Stored data:
● ● ● ● ●

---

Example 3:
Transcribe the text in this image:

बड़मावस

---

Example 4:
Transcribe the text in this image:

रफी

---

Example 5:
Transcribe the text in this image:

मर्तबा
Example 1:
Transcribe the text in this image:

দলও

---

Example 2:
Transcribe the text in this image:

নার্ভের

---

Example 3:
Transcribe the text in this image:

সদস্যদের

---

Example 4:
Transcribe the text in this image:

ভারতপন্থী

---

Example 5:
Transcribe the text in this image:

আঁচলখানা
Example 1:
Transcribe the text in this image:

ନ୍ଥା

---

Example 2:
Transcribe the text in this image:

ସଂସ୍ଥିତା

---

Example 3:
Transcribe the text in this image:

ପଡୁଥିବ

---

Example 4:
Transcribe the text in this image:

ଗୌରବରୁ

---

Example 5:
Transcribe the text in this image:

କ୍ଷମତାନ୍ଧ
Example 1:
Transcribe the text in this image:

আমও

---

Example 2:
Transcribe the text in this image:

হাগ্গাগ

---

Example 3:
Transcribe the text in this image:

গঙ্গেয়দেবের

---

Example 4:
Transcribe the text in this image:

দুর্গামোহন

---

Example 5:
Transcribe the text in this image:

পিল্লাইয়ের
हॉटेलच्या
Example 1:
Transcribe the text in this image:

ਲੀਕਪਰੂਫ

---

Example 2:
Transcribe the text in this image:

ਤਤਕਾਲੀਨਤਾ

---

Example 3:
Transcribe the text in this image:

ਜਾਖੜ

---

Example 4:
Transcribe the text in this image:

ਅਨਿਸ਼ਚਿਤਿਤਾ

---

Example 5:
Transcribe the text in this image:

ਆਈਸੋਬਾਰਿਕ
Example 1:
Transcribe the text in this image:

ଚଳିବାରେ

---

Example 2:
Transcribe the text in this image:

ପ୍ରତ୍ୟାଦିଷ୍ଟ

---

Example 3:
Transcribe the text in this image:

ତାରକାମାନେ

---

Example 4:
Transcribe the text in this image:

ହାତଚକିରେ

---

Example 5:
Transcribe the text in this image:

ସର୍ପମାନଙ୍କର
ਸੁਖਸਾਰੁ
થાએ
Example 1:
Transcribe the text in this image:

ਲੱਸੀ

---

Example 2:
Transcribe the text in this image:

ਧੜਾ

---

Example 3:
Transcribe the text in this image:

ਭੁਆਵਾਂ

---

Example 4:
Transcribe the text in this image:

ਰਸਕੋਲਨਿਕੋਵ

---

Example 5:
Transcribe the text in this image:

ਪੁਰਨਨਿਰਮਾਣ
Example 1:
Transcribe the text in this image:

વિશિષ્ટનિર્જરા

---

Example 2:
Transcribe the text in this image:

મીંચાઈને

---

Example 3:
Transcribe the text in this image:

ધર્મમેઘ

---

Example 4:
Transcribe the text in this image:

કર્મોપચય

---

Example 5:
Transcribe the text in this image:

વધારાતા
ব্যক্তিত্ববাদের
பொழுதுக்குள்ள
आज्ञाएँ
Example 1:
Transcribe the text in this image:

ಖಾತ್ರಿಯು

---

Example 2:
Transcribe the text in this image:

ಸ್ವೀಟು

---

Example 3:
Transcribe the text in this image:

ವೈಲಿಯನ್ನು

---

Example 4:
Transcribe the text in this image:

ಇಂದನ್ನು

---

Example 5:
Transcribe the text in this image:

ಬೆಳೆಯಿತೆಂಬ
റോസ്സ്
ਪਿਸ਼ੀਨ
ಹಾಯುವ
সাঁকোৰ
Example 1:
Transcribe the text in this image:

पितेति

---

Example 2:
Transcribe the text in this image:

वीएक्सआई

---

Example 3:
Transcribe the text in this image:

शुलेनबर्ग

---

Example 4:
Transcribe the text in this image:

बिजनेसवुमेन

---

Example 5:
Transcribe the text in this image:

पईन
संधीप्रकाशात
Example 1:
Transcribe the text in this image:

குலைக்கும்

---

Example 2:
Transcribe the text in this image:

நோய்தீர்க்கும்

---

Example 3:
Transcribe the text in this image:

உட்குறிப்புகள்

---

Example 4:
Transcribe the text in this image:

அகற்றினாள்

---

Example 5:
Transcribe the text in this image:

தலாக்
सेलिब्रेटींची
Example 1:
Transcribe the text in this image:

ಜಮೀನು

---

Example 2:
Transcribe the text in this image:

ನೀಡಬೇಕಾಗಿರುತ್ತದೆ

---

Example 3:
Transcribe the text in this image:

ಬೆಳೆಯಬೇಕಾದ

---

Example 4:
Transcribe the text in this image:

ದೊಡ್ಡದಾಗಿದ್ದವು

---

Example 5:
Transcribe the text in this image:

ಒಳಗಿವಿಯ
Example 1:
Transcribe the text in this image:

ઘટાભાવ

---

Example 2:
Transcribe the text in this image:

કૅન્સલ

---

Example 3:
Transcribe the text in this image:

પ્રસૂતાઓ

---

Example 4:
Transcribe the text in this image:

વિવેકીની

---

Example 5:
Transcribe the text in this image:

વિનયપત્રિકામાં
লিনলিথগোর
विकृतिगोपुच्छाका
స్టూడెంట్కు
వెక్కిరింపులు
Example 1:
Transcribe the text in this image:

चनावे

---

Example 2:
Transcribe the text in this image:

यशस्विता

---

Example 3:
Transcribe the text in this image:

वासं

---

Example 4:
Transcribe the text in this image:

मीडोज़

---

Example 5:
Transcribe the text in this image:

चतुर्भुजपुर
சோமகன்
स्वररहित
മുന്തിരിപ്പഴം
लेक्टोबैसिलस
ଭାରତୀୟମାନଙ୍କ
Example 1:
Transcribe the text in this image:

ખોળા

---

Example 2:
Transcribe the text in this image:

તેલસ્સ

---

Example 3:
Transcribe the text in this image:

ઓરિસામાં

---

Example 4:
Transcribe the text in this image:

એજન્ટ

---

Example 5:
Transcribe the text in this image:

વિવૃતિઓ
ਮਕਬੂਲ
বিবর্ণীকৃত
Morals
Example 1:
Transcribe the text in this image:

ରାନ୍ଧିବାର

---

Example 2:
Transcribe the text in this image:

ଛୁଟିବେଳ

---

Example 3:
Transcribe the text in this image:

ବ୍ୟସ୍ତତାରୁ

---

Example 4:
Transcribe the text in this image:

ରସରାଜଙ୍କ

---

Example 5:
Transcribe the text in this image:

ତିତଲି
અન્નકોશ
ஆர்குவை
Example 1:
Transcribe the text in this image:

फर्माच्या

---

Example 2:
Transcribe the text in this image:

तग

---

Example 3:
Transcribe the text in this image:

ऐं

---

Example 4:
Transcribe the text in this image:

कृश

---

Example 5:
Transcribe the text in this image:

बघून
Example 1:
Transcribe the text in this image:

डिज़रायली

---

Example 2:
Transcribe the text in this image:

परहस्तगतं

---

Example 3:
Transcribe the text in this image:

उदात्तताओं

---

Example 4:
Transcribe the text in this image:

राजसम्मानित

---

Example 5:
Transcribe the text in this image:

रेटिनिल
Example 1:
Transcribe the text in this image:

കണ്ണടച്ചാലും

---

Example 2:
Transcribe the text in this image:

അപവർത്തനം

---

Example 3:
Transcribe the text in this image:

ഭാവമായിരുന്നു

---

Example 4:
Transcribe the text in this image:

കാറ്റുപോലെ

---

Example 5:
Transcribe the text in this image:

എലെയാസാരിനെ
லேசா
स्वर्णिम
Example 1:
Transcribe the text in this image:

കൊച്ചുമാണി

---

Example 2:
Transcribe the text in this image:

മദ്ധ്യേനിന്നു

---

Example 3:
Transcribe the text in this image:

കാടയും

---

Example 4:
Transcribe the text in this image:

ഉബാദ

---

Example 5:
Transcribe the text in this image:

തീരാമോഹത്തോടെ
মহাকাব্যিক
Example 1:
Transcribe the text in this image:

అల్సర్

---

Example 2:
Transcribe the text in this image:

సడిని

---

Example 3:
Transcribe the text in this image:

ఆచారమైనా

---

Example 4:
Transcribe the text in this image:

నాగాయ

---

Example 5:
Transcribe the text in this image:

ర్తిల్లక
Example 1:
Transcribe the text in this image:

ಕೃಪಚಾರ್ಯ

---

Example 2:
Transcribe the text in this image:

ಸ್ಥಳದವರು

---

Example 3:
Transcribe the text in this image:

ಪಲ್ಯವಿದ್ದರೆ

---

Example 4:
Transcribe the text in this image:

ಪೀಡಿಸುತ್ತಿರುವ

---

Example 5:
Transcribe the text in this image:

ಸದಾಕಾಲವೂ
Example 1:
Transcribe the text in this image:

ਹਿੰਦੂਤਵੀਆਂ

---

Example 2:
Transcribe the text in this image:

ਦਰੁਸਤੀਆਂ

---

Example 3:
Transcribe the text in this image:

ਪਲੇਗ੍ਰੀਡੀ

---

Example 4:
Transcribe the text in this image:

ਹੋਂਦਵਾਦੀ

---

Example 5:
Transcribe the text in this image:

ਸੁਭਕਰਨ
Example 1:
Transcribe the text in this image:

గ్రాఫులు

● ● ● ● ●

**Instruction:**
Write out the records word for word, beginning at their very first line and stopping after the line that contains "গঙ্গেয়দেবের".

**Finished exercise:**
---

Example 3:
Transcribe the text in this image:

बड़मावस

---

Example 4:
Transcribe the text in this image:

रफी

---

Example 5:
Transcribe the text in this image:

मर्तबा
Example 1:
Transcribe the text in this image:

দলও

---

Example 2:
Transcribe the text in this image:

নার্ভের

---

Example 3:
Transcribe the text in this image:

সদস্যদের

---

Example 4:
Transcribe the text in this image:

ভারতপন্থী

---

Example 5:
Transcribe the text in this image:

আঁচলখানা
Example 1:
Transcribe the text in this image:

ନ୍ଥା

---

Example 2:
Transcribe the text in this image:

ସଂସ୍ଥିତା

---

Example 3:
Transcribe the text in this image:

ପଡୁଥିବ

---

Example 4:
Transcribe the text in this image:

ଗୌରବରୁ

---

Example 5:
Transcribe the text in this image:

କ୍ଷମତାନ୍ଧ
Example 1:
Transcribe the text in this image:

আমও

---

Example 2:
Transcribe the text in this image:

হাগ্গাগ

---

Example 3:
Transcribe the text in this image:

গঙ্গেয়দেবের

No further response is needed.